Rewrite the lines of the listing from the one holding "genus: Medicago" through the end of the listing, inclusive, with "common name" changed to "vernacular name" and everything else kept the same.

- Stored data entries:
■ ■ ■ ■ ■ ■ ■

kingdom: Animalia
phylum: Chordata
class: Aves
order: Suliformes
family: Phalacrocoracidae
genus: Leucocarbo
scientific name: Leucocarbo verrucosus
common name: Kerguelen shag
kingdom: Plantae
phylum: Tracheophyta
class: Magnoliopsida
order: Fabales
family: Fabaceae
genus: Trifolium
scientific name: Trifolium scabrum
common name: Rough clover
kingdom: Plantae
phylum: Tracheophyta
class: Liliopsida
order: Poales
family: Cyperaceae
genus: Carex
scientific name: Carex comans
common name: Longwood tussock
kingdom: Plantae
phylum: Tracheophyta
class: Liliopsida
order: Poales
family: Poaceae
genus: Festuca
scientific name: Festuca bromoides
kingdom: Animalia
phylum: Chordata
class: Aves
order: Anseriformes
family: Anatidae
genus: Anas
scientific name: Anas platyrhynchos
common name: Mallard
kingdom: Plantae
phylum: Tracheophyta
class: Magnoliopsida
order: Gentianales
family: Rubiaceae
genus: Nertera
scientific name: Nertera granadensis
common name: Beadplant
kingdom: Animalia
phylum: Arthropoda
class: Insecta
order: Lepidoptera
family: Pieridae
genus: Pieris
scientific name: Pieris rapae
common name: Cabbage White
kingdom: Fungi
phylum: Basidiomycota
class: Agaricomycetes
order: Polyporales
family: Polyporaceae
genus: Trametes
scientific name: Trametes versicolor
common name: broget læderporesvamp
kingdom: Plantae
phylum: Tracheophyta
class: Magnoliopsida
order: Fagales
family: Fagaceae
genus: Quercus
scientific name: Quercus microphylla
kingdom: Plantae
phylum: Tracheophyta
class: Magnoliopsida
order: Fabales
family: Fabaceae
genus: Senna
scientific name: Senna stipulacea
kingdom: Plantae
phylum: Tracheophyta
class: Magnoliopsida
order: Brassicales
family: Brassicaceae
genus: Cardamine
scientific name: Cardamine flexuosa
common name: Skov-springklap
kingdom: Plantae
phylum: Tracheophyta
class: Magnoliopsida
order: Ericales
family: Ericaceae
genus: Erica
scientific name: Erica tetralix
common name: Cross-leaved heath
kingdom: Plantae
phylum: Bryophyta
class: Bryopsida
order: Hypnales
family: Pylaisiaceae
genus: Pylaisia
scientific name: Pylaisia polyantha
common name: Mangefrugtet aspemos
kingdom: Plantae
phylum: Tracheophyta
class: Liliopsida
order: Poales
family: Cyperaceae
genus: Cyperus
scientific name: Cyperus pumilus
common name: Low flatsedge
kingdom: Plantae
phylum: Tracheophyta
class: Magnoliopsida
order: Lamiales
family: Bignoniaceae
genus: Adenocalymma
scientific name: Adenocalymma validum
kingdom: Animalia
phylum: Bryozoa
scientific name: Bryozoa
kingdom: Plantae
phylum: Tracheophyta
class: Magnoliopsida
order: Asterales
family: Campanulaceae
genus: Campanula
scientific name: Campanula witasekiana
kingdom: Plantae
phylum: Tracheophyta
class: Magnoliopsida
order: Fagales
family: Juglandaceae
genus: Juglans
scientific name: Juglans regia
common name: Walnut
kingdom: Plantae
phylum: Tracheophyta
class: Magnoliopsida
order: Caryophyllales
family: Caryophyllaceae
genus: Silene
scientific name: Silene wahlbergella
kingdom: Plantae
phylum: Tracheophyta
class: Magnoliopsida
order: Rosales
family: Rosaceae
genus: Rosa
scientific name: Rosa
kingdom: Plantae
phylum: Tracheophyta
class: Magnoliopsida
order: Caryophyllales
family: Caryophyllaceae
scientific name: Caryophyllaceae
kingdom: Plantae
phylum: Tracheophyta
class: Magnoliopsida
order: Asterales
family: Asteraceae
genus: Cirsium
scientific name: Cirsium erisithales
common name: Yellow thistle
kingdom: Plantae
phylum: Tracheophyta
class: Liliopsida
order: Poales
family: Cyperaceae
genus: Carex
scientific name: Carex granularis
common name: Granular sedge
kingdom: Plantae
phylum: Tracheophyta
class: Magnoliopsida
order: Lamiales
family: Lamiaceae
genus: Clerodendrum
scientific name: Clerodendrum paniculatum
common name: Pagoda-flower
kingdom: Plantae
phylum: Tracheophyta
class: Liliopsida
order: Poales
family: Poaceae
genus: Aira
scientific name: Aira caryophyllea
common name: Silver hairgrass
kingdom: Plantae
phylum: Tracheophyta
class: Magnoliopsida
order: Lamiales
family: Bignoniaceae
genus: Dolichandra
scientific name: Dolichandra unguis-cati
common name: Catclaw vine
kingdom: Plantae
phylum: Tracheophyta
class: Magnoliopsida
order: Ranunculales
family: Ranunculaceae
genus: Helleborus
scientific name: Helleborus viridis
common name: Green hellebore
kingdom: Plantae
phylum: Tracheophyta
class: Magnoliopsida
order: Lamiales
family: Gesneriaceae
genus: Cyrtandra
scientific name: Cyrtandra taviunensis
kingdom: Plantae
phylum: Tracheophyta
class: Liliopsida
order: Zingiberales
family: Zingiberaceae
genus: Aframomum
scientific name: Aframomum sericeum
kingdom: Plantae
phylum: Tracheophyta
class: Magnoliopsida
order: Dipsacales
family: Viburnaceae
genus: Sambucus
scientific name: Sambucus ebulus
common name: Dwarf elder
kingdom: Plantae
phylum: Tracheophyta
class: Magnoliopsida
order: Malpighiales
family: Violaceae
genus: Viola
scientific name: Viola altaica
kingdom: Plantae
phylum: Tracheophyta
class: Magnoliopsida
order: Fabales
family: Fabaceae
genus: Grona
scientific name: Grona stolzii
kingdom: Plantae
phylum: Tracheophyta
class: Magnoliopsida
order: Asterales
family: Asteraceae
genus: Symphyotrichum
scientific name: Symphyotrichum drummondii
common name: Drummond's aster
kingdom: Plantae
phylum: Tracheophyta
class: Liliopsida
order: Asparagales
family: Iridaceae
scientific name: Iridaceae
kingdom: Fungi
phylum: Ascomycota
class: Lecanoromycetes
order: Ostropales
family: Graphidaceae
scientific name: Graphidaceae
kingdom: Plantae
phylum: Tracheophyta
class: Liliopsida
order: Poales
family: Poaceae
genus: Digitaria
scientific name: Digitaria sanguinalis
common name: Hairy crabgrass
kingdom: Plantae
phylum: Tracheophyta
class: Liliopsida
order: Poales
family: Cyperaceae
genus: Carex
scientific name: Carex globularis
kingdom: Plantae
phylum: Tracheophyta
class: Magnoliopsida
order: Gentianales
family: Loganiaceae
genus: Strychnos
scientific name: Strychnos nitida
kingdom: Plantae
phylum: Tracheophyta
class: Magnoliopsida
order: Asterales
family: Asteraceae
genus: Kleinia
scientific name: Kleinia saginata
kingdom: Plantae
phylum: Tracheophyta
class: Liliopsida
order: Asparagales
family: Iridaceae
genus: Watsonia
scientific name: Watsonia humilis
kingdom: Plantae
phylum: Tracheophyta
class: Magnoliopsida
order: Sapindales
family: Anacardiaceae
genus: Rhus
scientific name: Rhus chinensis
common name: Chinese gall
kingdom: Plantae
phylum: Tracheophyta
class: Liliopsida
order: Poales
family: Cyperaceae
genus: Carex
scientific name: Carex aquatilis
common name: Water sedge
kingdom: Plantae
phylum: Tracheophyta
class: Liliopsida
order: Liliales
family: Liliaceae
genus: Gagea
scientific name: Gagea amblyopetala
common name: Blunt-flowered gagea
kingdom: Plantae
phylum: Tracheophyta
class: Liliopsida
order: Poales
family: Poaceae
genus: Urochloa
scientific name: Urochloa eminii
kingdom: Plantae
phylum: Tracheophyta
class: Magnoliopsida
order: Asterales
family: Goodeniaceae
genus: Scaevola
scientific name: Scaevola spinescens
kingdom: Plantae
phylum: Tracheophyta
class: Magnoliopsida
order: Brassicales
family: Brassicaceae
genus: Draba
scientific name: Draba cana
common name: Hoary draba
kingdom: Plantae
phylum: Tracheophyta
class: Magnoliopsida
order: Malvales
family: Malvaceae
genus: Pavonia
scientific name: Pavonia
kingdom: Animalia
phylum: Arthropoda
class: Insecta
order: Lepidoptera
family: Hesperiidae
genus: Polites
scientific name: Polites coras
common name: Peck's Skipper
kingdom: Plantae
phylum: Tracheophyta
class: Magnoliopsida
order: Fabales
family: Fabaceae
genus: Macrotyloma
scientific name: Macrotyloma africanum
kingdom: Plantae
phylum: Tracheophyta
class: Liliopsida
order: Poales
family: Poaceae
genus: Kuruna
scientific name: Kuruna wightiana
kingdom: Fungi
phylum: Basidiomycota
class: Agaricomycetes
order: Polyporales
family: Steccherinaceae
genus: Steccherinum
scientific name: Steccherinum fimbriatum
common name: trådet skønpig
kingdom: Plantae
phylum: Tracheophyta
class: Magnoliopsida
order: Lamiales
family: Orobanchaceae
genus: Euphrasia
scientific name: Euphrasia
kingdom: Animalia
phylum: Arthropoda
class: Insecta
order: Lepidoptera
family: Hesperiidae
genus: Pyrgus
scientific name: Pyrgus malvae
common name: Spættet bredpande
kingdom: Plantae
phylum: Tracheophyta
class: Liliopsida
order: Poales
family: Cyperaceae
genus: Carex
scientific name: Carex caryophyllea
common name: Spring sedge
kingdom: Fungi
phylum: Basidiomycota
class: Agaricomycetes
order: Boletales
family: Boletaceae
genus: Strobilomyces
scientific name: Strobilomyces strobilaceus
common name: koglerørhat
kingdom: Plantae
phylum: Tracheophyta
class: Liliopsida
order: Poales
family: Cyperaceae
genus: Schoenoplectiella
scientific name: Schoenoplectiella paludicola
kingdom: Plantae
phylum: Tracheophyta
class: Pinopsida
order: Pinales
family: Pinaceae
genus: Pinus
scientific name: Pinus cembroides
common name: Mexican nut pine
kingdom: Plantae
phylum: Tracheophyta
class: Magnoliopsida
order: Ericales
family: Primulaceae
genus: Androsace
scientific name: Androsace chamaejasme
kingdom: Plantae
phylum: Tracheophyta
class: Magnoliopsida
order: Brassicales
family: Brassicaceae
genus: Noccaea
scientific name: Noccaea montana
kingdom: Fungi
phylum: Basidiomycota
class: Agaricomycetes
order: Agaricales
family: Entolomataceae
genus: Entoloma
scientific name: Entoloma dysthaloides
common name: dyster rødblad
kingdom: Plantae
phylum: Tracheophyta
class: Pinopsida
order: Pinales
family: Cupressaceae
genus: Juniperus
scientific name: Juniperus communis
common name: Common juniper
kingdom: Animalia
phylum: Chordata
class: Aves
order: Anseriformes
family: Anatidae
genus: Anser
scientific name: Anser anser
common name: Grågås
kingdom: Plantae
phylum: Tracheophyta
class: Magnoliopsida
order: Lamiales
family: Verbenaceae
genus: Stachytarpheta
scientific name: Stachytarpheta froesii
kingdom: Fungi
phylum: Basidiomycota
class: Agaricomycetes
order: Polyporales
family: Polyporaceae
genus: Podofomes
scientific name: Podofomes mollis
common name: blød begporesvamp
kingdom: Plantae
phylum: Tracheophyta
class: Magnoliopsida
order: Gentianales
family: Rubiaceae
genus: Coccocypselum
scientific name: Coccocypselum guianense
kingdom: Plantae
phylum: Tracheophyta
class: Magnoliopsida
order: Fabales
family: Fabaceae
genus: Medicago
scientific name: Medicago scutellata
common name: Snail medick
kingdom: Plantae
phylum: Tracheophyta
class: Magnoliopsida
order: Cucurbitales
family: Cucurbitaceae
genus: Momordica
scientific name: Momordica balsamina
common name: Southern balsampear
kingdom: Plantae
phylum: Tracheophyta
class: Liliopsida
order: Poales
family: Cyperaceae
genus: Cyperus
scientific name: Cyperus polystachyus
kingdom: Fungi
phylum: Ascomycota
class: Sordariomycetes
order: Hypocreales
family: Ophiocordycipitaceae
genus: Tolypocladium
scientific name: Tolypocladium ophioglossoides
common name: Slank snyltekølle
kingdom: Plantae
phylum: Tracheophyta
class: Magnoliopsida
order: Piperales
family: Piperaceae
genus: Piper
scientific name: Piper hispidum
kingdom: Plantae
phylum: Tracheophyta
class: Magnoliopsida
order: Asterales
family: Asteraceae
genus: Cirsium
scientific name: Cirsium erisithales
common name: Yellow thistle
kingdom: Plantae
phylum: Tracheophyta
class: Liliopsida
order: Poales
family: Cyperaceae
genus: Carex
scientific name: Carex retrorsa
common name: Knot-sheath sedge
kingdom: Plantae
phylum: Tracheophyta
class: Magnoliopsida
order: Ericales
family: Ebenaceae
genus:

■ ■ ■ ■ ■ ■ ■

- CORRECT OUTPUT:
genus: Medicago
scientific name: Medicago scutellata
vernacular name: Snail medick
kingdom: Plantae
phylum: Tracheophyta
class: Magnoliopsida
order: Cucurbitales
family: Cucurbitaceae
genus: Momordica
scientific name: Momordica balsamina
vernacular name: Southern balsampear
kingdom: Plantae
phylum: Tracheophyta
class: Liliopsida
order: Poales
family: Cyperaceae
genus: Cyperus
scientific name: Cyperus polystachyus
kingdom: Fungi
phylum: Ascomycota
class: Sordariomycetes
order: Hypocreales
family: Ophiocordycipitaceae
genus: Tolypocladium
scientific name: Tolypocladium ophioglossoides
vernacular name: Slank snyltekølle
kingdom: Plantae
phylum: Tracheophyta
class: Magnoliopsida
order: Piperales
family: Piperaceae
genus: Piper
scientific name: Piper hispidum
kingdom: Plantae
phylum: Tracheophyta
class: Magnoliopsida
order: Asterales
family: Asteraceae
genus: Cirsium
scientific name: Cirsium erisithales
vernacular name: Yellow thistle
kingdom: Plantae
phylum: Tracheophyta
class: Liliopsida
order: Poales
family: Cyperaceae
genus: Carex
scientific name: Carex retrorsa
vernacular name: Knot-sheath sedge
kingdom: Plantae
phylum: Tracheophyta
class: Magnoliopsida
order: Ericales
family: Ebenaceae
genus:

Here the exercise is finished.